Sebastian “Busty” Moceri, owner and skipper of the Andromeda, said crewmen no longer took for a compromise settlement with skipper or insurance company. Rather than seeking reimbursement for “trips” they missed, injured crew members are suing for as much as they can get, he said.

“Nobody’s looking for trips now,” Moceri said, “They’re looking for hundreds and hundreds (of thousands of dollars).

“Nobody can compromise anymore,” he said. “Crew members now, as soon as the come in from fishing, they go right to the lawyer. They can do anything they want with us.”

“Nobody wants to go fishing; everybody’s on disability,” Moceri said. “I’ve got to go into the barrooms and get a bunch of bums to go fishing.” Angela Sanfilippo, president of the Fisherman’s Wives Association, said insurance companies often cause big settlements because they refuse to pay the legitimate claims.

She said her nephew was injured on a fishing boat and asked for one “trip” for $3,000 from the insurance company. The company refused to pay; her nephew hired a lawyer and eventually won a $15,000 settlement. The lawyer’s fee was $5,000, one-third of that settlement, Mrs. Sanfilippo said.

“They (the insurance company) look at every claim as a phony,” said former fisherman Gus Foote, now Ward 2 city councilor, who described a similar case on the south shore.

Gaetano “Tom” Brancaleone, Fisheries Commission member and owner and skipper of the Paul and Dominic, said “if a guy gets away with it on a claim,” maybe more will be tempted to file for larger settlements.

“The fisherman on deck, he could care less,” Brancaleone said. “If he gets it (a large settlement), he doesn’t have to work anymore.

“Ninety percent of the thing is that the insurance companies and the claimers are at fault for this increase.

“The lawyers themselves … in the past two or three years, they’ve become millionaires,” he said.

Orlando said, “If you’re getting money for fishermen, the insurance rates are going to go up.”

But he said he has a legal and moral obligation to protect clients who are injured on the job. He cited the example of a fisherman who suffers an injury that leaves him with chronic stiffness that prevents him from working in the cold weather.

“My function is to protect them and their families for the rest of their lives,” he said.

The ludicrousness of settlements affects how the National Marine Fisheries Service (NMFS) handles its government-backed low-interest loan program, said Michael Grable, chief of the NMFS Financial Services Division in Washington, D.C.

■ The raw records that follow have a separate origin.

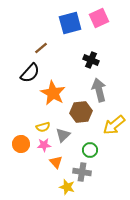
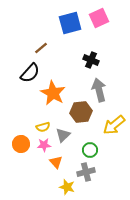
gray cross: moved 4 px right; rotated 24 degrees counterclockwise
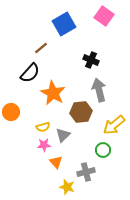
pink square: moved 5 px right, 2 px up; rotated 30 degrees counterclockwise
blue square: moved 6 px left, 1 px down; rotated 15 degrees counterclockwise
orange circle: moved 10 px left, 32 px up
green circle: moved 13 px right
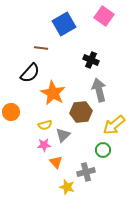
brown line: rotated 48 degrees clockwise
yellow semicircle: moved 2 px right, 2 px up
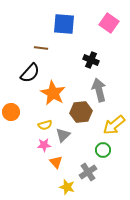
pink square: moved 5 px right, 7 px down
blue square: rotated 35 degrees clockwise
gray cross: moved 2 px right; rotated 18 degrees counterclockwise
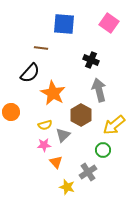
brown hexagon: moved 3 px down; rotated 25 degrees counterclockwise
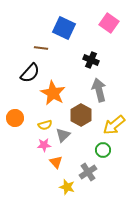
blue square: moved 4 px down; rotated 20 degrees clockwise
orange circle: moved 4 px right, 6 px down
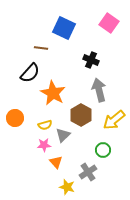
yellow arrow: moved 5 px up
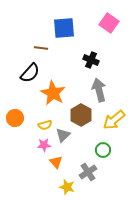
blue square: rotated 30 degrees counterclockwise
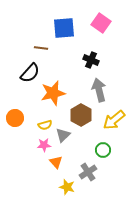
pink square: moved 8 px left
orange star: rotated 30 degrees clockwise
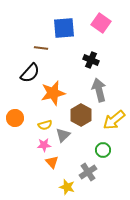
orange triangle: moved 4 px left
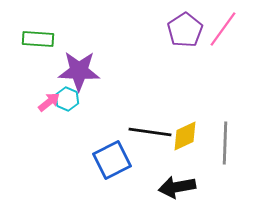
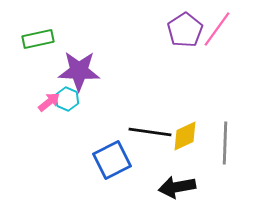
pink line: moved 6 px left
green rectangle: rotated 16 degrees counterclockwise
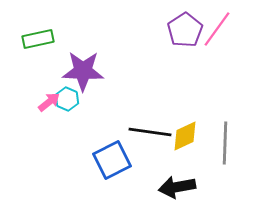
purple star: moved 4 px right
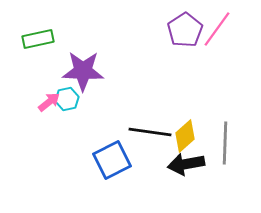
cyan hexagon: rotated 25 degrees clockwise
yellow diamond: rotated 16 degrees counterclockwise
black arrow: moved 9 px right, 23 px up
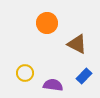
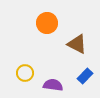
blue rectangle: moved 1 px right
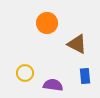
blue rectangle: rotated 49 degrees counterclockwise
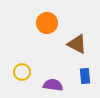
yellow circle: moved 3 px left, 1 px up
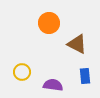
orange circle: moved 2 px right
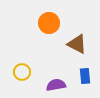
purple semicircle: moved 3 px right; rotated 18 degrees counterclockwise
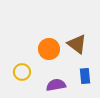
orange circle: moved 26 px down
brown triangle: rotated 10 degrees clockwise
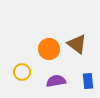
blue rectangle: moved 3 px right, 5 px down
purple semicircle: moved 4 px up
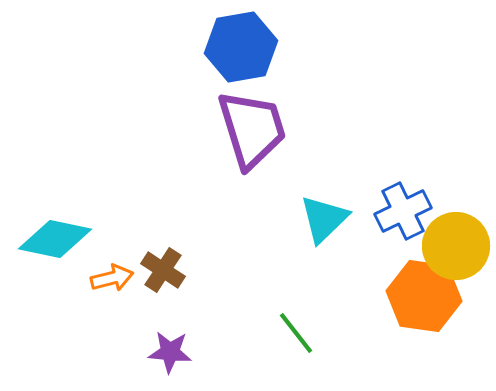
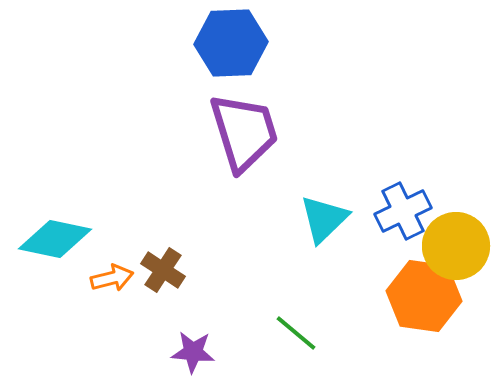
blue hexagon: moved 10 px left, 4 px up; rotated 8 degrees clockwise
purple trapezoid: moved 8 px left, 3 px down
green line: rotated 12 degrees counterclockwise
purple star: moved 23 px right
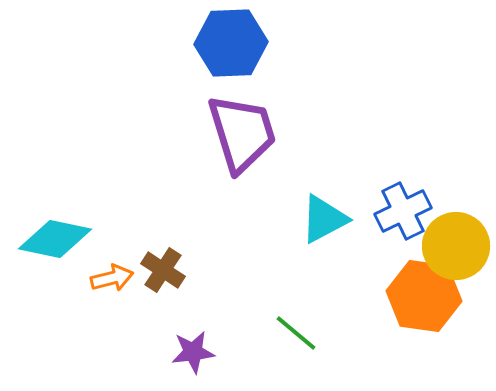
purple trapezoid: moved 2 px left, 1 px down
cyan triangle: rotated 16 degrees clockwise
purple star: rotated 12 degrees counterclockwise
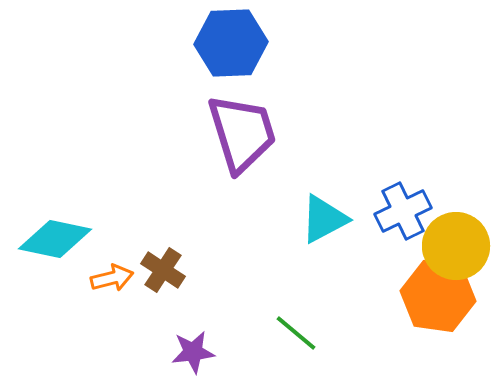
orange hexagon: moved 14 px right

Grable said NMFS prefers that only top notch insurance companies cover boats that have NMFS mortgage loans.

“But what we have run into is good underwriters pulling out of the market, so that we’ve had to drop our standards,” he said.

Grable said dealing with some less-reputable underwriters has led to delays on payment of some claims after sinkings.

“We find ourselves threatening suit quite frequently,” Grable said.

And Grable said the Jones Act, federal legislation protecting seamen, puts an “outmoded burden of liability” on boat owners.

The New Hampshire Insurance Company official pointed to a lawsuit that shows the Jones Act is too broad in scope.

In 1975, fishing skipper Robert Fahey was killed in a Blackburn Circle accident, while driving a pickup truck owned by the corporation he worked for, Western Ocean Resources. Earlier that day, he had attended a company meeting.

In 1980, Fahey’s family sued the corporation, arguing that the Jones Act covered Fahey’s accident because he was driving a corporation-owned truck. Last year, Western Ocean Resources insurance company paid Fahey’s family $100,000 to settle the suit.

Congress is now considering a bill that would make the Jones Act less sweeping. U.S. Rep. Walter Jones, D-North Carolina, chairman of the House Merchant Marine and Fisheries Committee, is drafting the bill, which he plans to introduce later this year, according to a spokesman in his Washington office.

In the meantime, Orlando said he would encourage fisherman to pursue legal action and large settlements.

“They’ve been forced into it because the insurance companies have never dealt fairly with them,” Orlando said. “They all read newspapers, they know what’s happening. These guys learn.

“If they (insurance companies) put on a better face with these guys and dealt with them more honestly, perhaps this wouldn’t happen.”